Carbon monoxide and smoke detectors: what landlords need to know

Carbon monoxide and smoke detectors: what landlords need to know

A landlord in north-west London is under investigation after two tenants died of suspected carbon monoxide poisoning at the property, which was also an unlicensed HMO. The news brings to the fore the vital need for landlords to know the rules about property safety.

Harrow Council is investigating the landlord of the property in Edgware where the two inhabitants died, while five other occupants were also taken to hospital with alleged carbon monoxide poisoning from a faulty boiler.

Two separate Romanian families shared the house, which was one of a number of properties rented out by the landlord, but the home did not have the correct HMO (houses in multiple occupation) licence to operate.

The rules around safety in rental properties

By law, carbon monoxide alarms must be installed in rooms where there is a solid fuel appliance, which includes log and coal burning stoves and open fires, whether they are in use or could be used. Meanwhile, smoke alarms in working order must be fitted on each storey of a residential premises where a room is used wholly or partly as living accommodation.

Contrary to popular belief, as gas is not a solid fuel, it is not a legal requirement to have a carbon monoxide alarm fitted near a has boiler, although it is advisable for added safety.

Where the property is a licensed HMO, the licence-holder must ensure that all mandatory conditions in relation to alarms are complied with.

Exceptions include where the landlord or landlord’s relative lives in the premises and shares a toilet, washing facilities, a kitchen or living room; a long lease tenancy which grants right of occupation; student halls of residence; hostels; care homes; hospitals; healthcare accommodation.

Landlords must carry out checks on all alarms on the day a new tenancy begins to ensure they are all in working order, and take action if there are any issues.

What about HMO licences?

An HMO is classed as a property rented out by at least three people who are not part of the same household (or family) but share facilities such as the bathroom and kitchen. Such properties only need licences under certain circumstances, such as if they fall under a selective licensing area.

Large HMOs, which are currently classed as those that are rented to five or more people from more than one household, are at least three storeys high, and have shared facilities including bathroom and kitchen, require a licence to operate. However, the rules around HMOs are set to change in October this year – you can read more about this here.

Licence applications and more information can be found on the government’s website.

------------

» **What you should do**: Please translate this sentence from the landlord safety article above into Spanish: "Landlords must carry out checks on all alarms on the day a new tenancy begins to ensure they are all in working order, and take action if there are any issues."

------------

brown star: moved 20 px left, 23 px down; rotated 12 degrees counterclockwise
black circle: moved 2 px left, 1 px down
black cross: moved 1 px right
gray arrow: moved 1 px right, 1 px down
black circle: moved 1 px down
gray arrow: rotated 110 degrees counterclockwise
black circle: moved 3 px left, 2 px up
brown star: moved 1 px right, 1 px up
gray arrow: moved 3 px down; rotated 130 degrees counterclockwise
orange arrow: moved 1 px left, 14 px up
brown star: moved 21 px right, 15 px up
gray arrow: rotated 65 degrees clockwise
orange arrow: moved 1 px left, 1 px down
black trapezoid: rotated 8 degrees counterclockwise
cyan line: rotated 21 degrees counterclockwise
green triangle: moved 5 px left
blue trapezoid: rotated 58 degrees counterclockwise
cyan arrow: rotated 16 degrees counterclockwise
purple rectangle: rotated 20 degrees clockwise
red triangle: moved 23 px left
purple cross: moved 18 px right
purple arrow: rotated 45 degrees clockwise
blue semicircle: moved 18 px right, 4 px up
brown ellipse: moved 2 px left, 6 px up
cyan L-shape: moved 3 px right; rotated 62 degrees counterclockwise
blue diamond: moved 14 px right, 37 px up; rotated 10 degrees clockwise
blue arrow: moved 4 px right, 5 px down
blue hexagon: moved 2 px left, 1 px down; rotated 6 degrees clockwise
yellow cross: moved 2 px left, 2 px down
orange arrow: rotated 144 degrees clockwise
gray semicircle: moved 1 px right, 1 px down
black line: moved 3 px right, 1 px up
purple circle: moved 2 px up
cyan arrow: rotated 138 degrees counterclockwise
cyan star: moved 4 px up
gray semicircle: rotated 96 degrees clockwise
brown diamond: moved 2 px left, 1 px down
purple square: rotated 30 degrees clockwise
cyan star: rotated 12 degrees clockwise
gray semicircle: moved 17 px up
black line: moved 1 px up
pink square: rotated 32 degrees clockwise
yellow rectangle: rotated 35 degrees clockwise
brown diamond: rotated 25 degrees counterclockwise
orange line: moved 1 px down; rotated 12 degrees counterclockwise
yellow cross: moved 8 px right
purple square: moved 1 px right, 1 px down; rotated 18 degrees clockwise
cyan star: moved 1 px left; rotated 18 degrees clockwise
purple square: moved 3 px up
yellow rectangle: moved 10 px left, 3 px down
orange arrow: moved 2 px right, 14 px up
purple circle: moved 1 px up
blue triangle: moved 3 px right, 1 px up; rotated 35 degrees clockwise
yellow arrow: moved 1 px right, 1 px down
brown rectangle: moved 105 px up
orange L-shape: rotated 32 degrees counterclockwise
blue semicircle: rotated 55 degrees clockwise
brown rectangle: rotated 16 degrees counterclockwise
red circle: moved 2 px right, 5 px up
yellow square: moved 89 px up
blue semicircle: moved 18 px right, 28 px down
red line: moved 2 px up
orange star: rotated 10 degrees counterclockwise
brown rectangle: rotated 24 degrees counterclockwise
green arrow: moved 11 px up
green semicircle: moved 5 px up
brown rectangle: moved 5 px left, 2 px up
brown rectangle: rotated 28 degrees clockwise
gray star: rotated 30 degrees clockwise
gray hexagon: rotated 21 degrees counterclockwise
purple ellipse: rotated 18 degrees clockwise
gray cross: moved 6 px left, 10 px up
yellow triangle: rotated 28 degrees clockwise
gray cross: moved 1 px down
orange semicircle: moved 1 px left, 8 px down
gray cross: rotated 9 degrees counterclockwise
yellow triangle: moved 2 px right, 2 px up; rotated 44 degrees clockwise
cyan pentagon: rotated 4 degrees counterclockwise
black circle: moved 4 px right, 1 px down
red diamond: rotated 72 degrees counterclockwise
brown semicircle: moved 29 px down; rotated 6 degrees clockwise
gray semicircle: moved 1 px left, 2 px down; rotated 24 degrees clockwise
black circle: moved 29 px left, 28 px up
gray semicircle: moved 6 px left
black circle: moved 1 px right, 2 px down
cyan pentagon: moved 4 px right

------------

» **Problem solution**: Los arrendadores deben comprobar todas las alarmas el día en que comienza un nuevo arrendamiento para asegurarse de que todas funcionan correctamente, y tomar medidas si hay algún problema.